Apply this to hairdressing, and quite frankly you’ve got a shed load of hairdressing industry bollocks to contend with. Limited edition doesn’t really exist, even though in theory it’s supposed to – each client is a one off – in spite of the fact that they all look the fucking same!
The handbag and hipster test
The ‘handbags’ are the wives of the super rich Russian oligarchs, they waft through the streets of London soaking up culture and property. The ‘hipsters’ look a lot like lumbersexuals – beards, glasses, messenger bags and single speed or better still, fixed gear bikes (but they can’t build a fire or chop wood). It’s said that art belongs to the educated and the rich – so where ever you see a preponderance of ostentatious designer handbags and custom built Brick Lane bikes chained to the railings, you can be pretty sure something arty-farty is in the air.
Every London hairdresser knows these people, they are the wonderfully pernickety friends and clients who call us pop stars, artists and Daaarling. However, it’s also these people who I believe Vidal Sassoon was referring to when Reuters interviewed him in 2010. Sassoon said, “Hairdressing in general hasn’t been given the kudos it deserves. It’s not recognised by enough people as a worthy craft.”
I agree with Sassoon, it’s not recognised as a worthy craft; and that’s because of the transitory nature of hairdressing, a chignon, a style, a haircut are ephemeral and therefore seemingly worthless like paper cups, or a copy of Gustav Klimt’s The Kiss on a never-ending print run.
The rubbish dump test (my favourite)
The rubbish dump test is the test I’ve always used.
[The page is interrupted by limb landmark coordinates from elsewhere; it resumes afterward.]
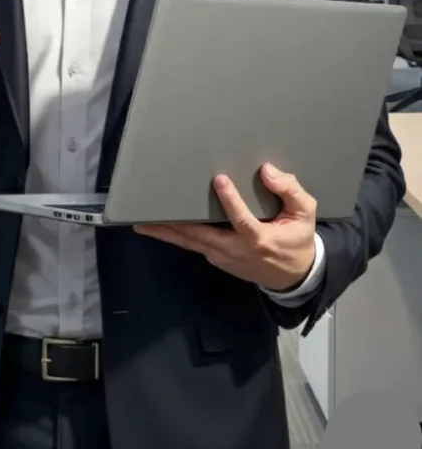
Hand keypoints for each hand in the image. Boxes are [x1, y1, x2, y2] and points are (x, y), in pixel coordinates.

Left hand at [135, 164, 316, 291]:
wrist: (295, 277)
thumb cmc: (298, 240)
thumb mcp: (305, 214)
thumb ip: (290, 190)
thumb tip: (267, 170)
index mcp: (259, 239)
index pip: (241, 219)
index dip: (230, 200)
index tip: (219, 179)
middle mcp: (236, 250)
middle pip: (201, 235)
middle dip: (176, 224)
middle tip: (151, 212)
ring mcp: (224, 257)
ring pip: (192, 243)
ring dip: (167, 234)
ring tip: (143, 225)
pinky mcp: (218, 259)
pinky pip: (195, 246)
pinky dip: (178, 237)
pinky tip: (161, 227)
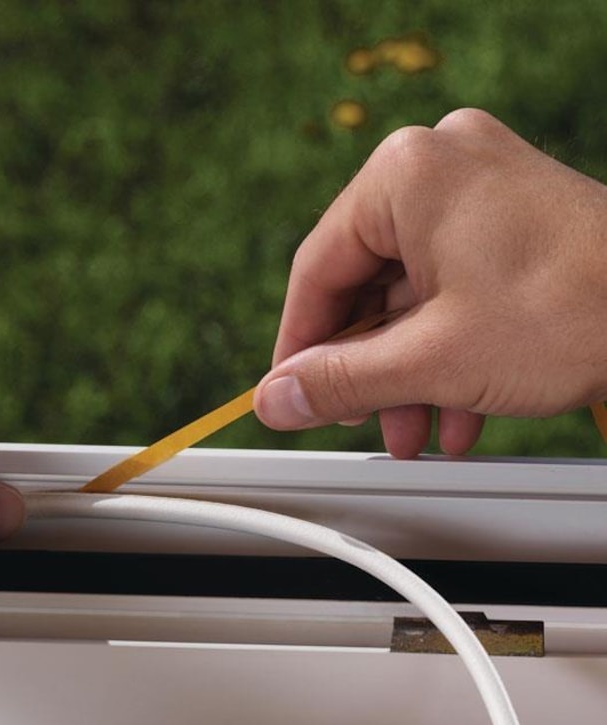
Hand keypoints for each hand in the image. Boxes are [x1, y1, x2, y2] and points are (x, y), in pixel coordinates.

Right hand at [254, 108, 606, 457]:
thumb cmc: (577, 310)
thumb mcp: (431, 360)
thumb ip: (339, 381)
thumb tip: (276, 399)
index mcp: (407, 175)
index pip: (317, 271)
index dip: (298, 346)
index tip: (291, 392)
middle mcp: (442, 167)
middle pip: (367, 286)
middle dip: (369, 369)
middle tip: (360, 419)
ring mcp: (484, 189)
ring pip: (414, 295)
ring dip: (410, 372)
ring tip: (418, 428)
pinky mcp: (516, 218)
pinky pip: (455, 287)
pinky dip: (449, 349)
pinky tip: (458, 407)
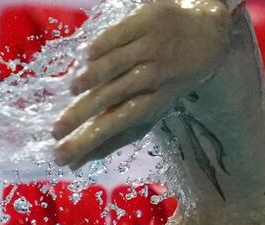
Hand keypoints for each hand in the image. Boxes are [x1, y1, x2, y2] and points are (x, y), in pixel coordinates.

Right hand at [52, 0, 231, 168]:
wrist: (210, 35)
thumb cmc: (170, 80)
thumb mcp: (151, 110)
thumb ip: (116, 135)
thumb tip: (78, 164)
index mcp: (154, 102)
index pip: (119, 125)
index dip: (91, 140)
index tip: (64, 156)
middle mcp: (154, 76)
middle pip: (115, 97)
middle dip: (84, 116)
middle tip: (55, 132)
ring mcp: (152, 48)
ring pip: (119, 64)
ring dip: (95, 77)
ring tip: (72, 91)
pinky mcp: (148, 21)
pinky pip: (122, 34)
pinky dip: (105, 44)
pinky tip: (86, 54)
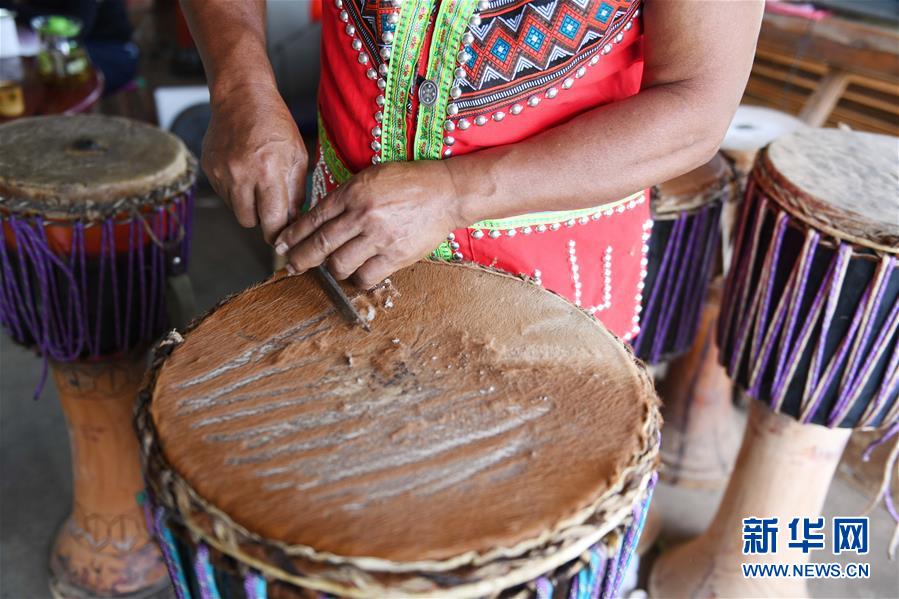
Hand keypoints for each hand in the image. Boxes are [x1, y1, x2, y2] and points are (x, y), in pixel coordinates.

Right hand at [202, 84, 307, 243]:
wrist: (241, 97)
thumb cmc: (275, 124)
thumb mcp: (297, 157)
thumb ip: (296, 193)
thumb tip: (294, 221)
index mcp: (268, 172)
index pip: (272, 222)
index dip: (279, 235)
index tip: (284, 238)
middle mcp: (241, 175)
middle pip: (250, 222)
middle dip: (263, 219)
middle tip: (273, 206)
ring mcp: (221, 173)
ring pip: (236, 210)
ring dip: (249, 205)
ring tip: (258, 183)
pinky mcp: (209, 169)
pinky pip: (224, 195)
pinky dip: (236, 191)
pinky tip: (244, 172)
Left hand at [274, 160, 463, 287]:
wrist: (446, 192)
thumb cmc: (409, 183)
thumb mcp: (371, 178)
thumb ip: (346, 198)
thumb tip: (320, 220)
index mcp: (354, 193)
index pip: (314, 219)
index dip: (293, 236)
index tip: (281, 246)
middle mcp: (363, 215)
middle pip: (321, 245)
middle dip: (301, 259)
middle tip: (291, 267)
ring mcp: (380, 238)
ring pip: (340, 265)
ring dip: (333, 269)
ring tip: (336, 266)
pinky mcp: (397, 256)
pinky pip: (366, 277)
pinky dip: (358, 279)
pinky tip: (360, 273)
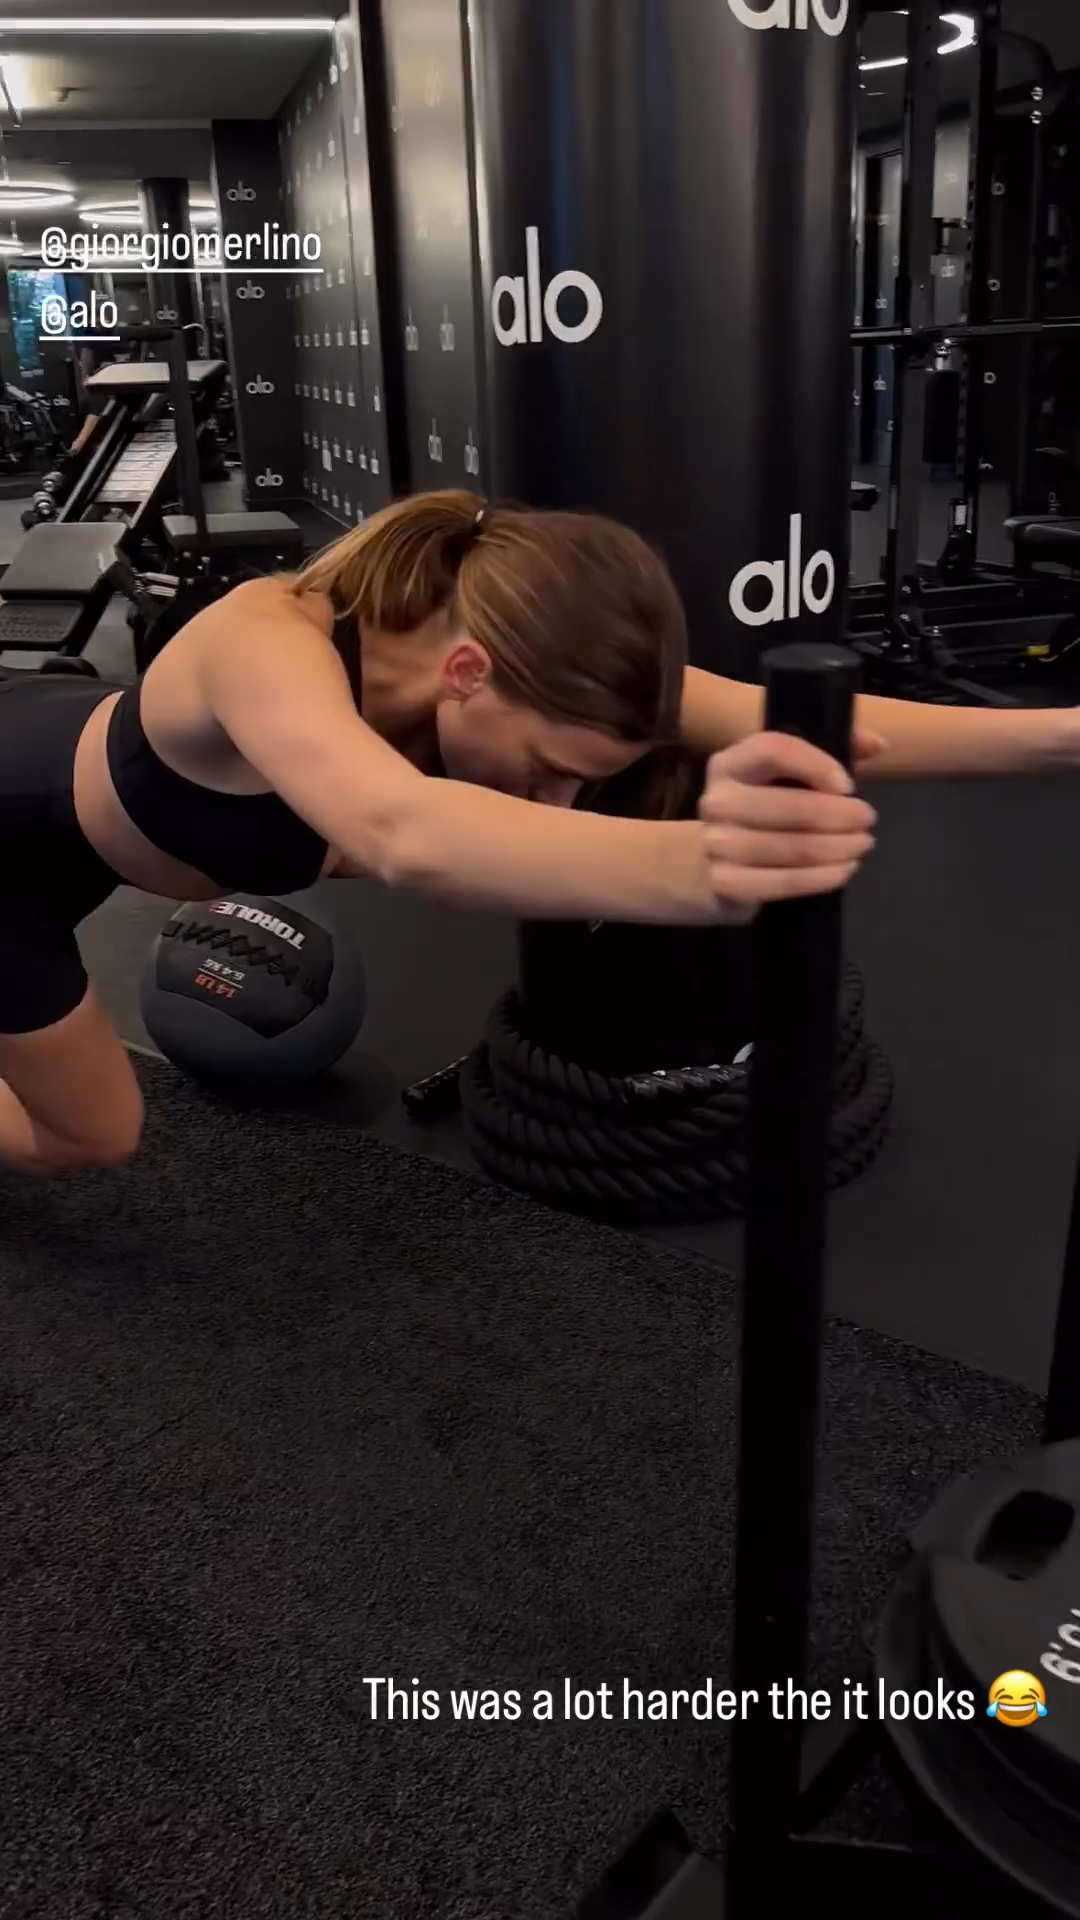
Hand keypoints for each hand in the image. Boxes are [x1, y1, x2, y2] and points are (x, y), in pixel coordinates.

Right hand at [699, 733, 876, 920]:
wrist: (712, 865)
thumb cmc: (762, 811)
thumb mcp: (789, 775)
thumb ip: (833, 751)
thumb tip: (876, 746)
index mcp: (730, 764)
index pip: (773, 750)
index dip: (816, 765)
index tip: (849, 785)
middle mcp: (717, 801)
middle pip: (790, 805)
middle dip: (841, 815)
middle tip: (868, 821)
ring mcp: (717, 844)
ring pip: (792, 847)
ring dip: (838, 848)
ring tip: (862, 845)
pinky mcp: (726, 883)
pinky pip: (785, 882)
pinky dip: (823, 877)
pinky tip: (844, 870)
I imagine the artwork hidden in a scrap yard and wonder if I could pick it out amongst debris – BTW, I used to spend a lot of time in scrap yards looking for car parts. I liked Grayson Perry’s warning that a lot of artworks would fail the test because the rubbish dump itself may be the artwork.
Do you remember David Mach’s ‘nuclear protest’ sculpture Polaris (1983), made out of thousands of used car tyres? A scrapheap challenge extraordinaire outside the Royal Festival Hall, South Bank Centre, London – someone set fire to it.
What’s the equivalent rubbish dump test for hair? Oxford Street on the first day of the winter sales? Discovering a genuine artistic creation under such conditions may take a little extra artistic talent in itself. Most people wouldn’t recognise a good haircut if it jumped out and bit them.
The computer art test
The computer art test is the last of Grayson Perry’s tests. Perry asks, how do we know it’s web art, and not just another interesting Website? The question seems a little naive to me, it shows a slight lack of understanding about what the internet is. Does a ‘piece’ of web art really need to be a Website? And it’s very interesting to look at Contemporary Artists’ Websites – not an inspiring pixel to be found.
Internet art, just like art in the real world, must make us stop and think and engage.
The same can be said for hairdressing sites, very uninspiring; my desire to stop and think, and not click-off within five seconds, has yet to be fulfilled.
I’ve got to say: for me, the epitome of shitty internet hair are those unbelievably egotistical, Mirror Image App. photographs that are the excrement of social media.
This is not art because we’re smiling – it’s a Happy Snap
Obviously hairdressing could be an art form, hairdressers, like artists, have the ability to see the world differently and express it and themselves through their work – most hairdressers do that, it’s part of the job. The problem comes with value, because hairdressing it so transient, so everyday, so commonplace.
Anyway, I’ve no problem with being called a craftsman; take a trip to your local museum and see all those artefacts made by craftsman throughout millennia – brilliant.